“We’re happy to win the game…” are the words with which Brian Kelly chose to start his post game press conference in the uncertain wake of a 24-16 win over in-state rival (?), Ball State. Coach Kelly took most of the blame, but to be fair, not a single coach took a single snap. With The Irish unchanged at 8 and 2-0 on the season, is there something rotten in the state of Notre Dame?
I don’t think so. For one, Notre Dame is 2-0 and unchanged at 8 in the AP poll. Reality for Notre Dame is that no game is a guarantee. From Stanford in 1990 to Boston College in 1993 to Duke in 2016, Notre Dame has a way of losing games it should, on paper, win easily. 2018’s reality is that Notre Dame is undefeated.
It looked like Brandon Wimbush had a tough game, but the reality is that he threw for 297 yards and completed 17 of 31 passes. That’s a career high for yards passing and… wait for it… a career-long streak of 54% completion games, with two. Three interceptions, though, make any effort at silver-lining-finding seem a lot like turd-polishing.

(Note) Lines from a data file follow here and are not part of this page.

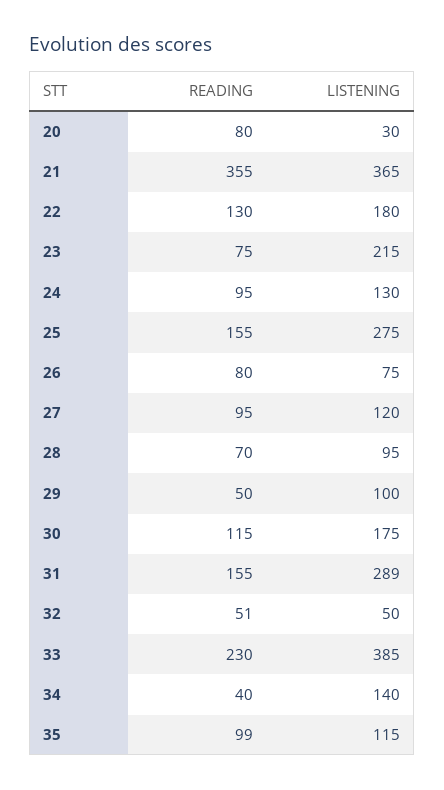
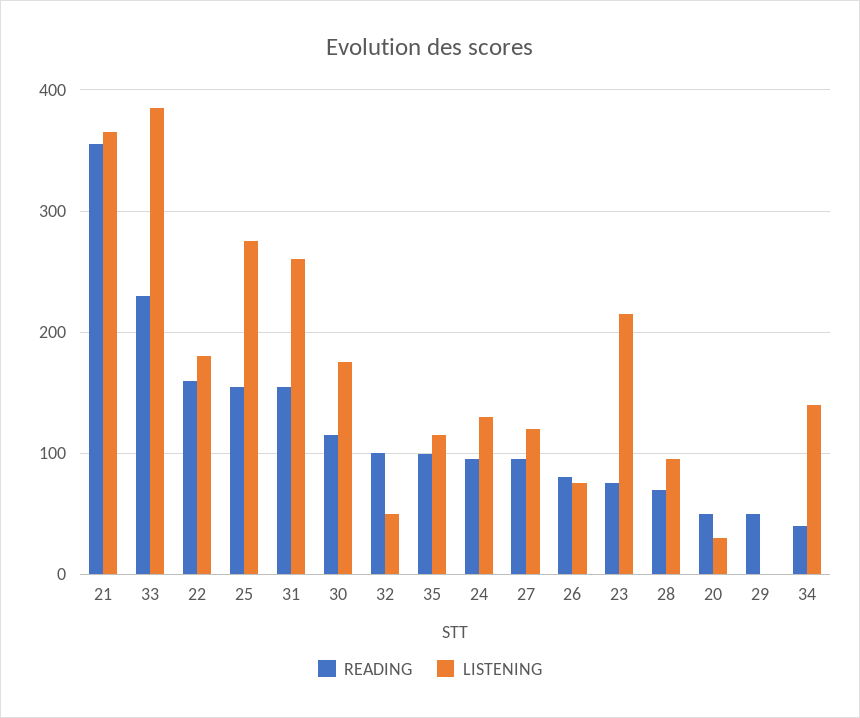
READING, 20: 80 -> 50
READING, 22: 130 -> 160
LISTENING, 29: 100 -> 0
LISTENING, 31: 289 -> 260
READING, 32: 51 -> 100

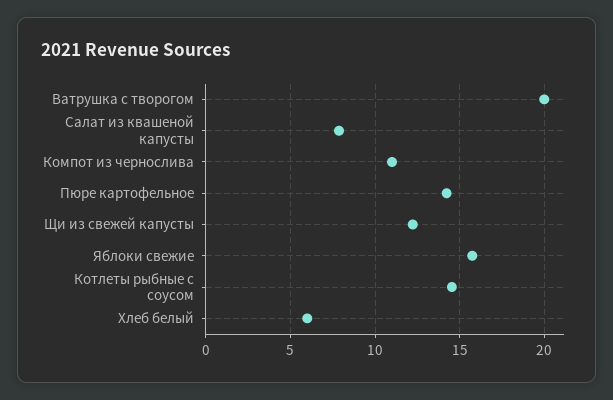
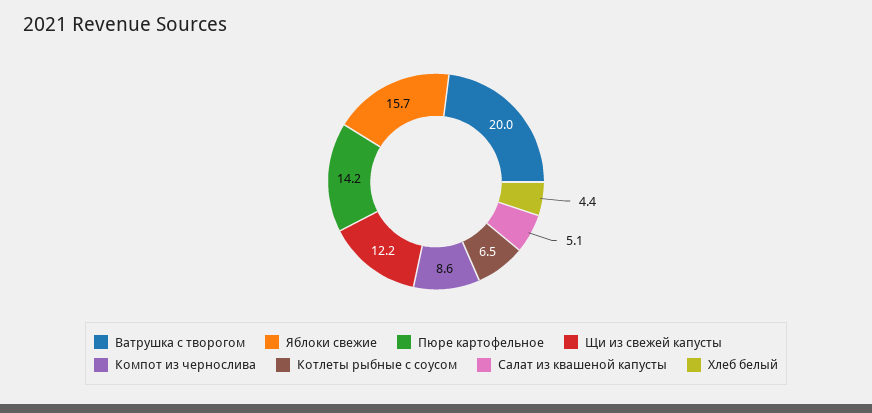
Салат из квашеной капусты: 8 -> 5.1
Компот из чернослива: 11 -> 8.6
Котлеты рыбные с соусом: 14.5 -> 6.5
Хлеб белый: 6 -> 4.4

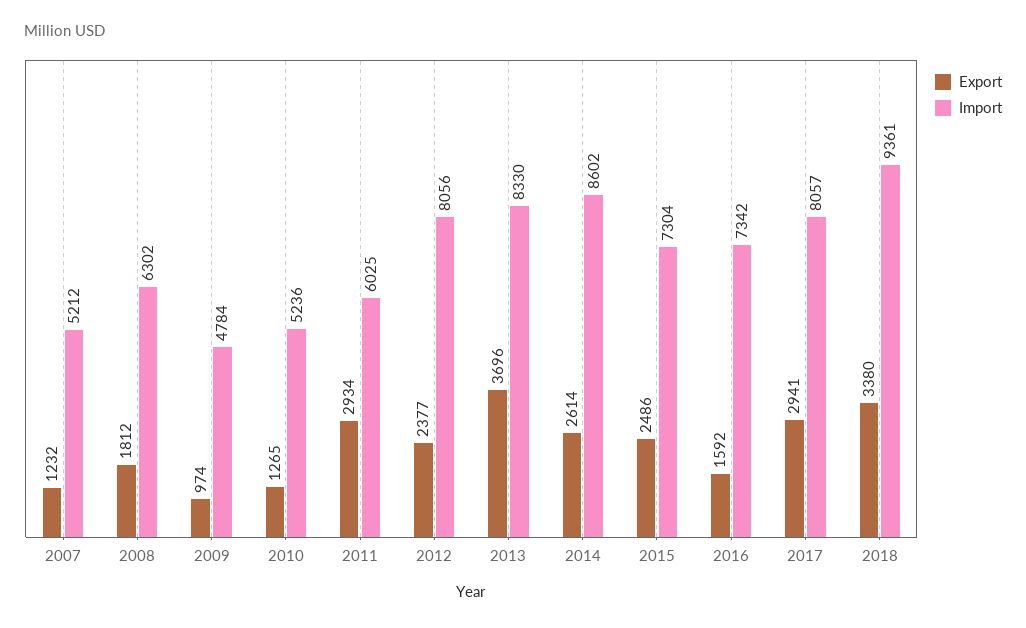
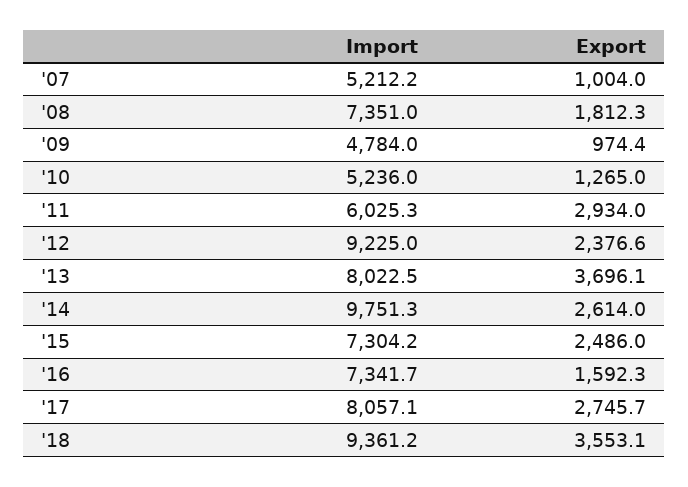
Export, 2007: 1232 -> 1004
Import, 2008: 6302 -> 7351
Import, 2012: 8056 -> 9225
Import, 2013: 8330 -> 8022.5
Import, 2014: 8602 -> 9751.3
Export, 2017: 2941 -> 2745.7
Export, 2018: 3380 -> 3553.1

Wimbush certainly seemed “off.” The confidence he displayed against Michigan in the opener was gone. In its place was a hesitation and a perplexed puss that trailed after every errant pass and missed read. He seemed to spend as much time watch the replay as I did at home, as though he couldn’t quite remember what just happened.
The defense won the game. Jalen Elliott’s two interceptions saved the game. A disciplined defense kept Riley Neal, Ball State’s quarterback, largely contained. Notre Dame largely stifled his accuracy. They limited him to 23 completions on 50 attempts. Compare that to 23 completions on 30 attempts the week prior against Central Connecticut. The Irish D sacked Neal once and hurried him nine times.
While the defense maintained its consistency from week one’s win over Michigan, Wimbush and the offense seemed to falter, if not regress. Importantly, Coach Kelly seized much of the blame. Whether this is a meaningless gesture on his part is not for me to say, as I’m not inside the locker room. But words matter, and it’s an interesting thing to note the difference from seasons previous. Recall, for example, the blame Coach Kelly placed on Sam Mustipher’s door after his awful snapping day during the 2016 NC State debacle.
Certainly, the O-line took a step back. It was difficult for me to square the performance against Ball State with the performance against Michigan. Against Michigan, the Irish line did more than enough against “the best defense they’ll play all year” to open lanes and give Wimbush time to fling or fly. Against Ball State, Notre Dame just didn’t seem to have enough guys. Ball State was constantly in the backfield, causing more havoc in the backfield than a five-alarm bean burrito.
The answer to the question I posed at the outset may, in fact, be Coach Kelly. He admits that neither he nor his staff had the players ready for Ball State — a tall order after the emotional win against Michigan. Still, Alabama hasn’t had a let up since Cherbourg. Maybe what’s wrong with Wimbush isn’t so much what’s in his head, as what’s in Brian Kelly’s.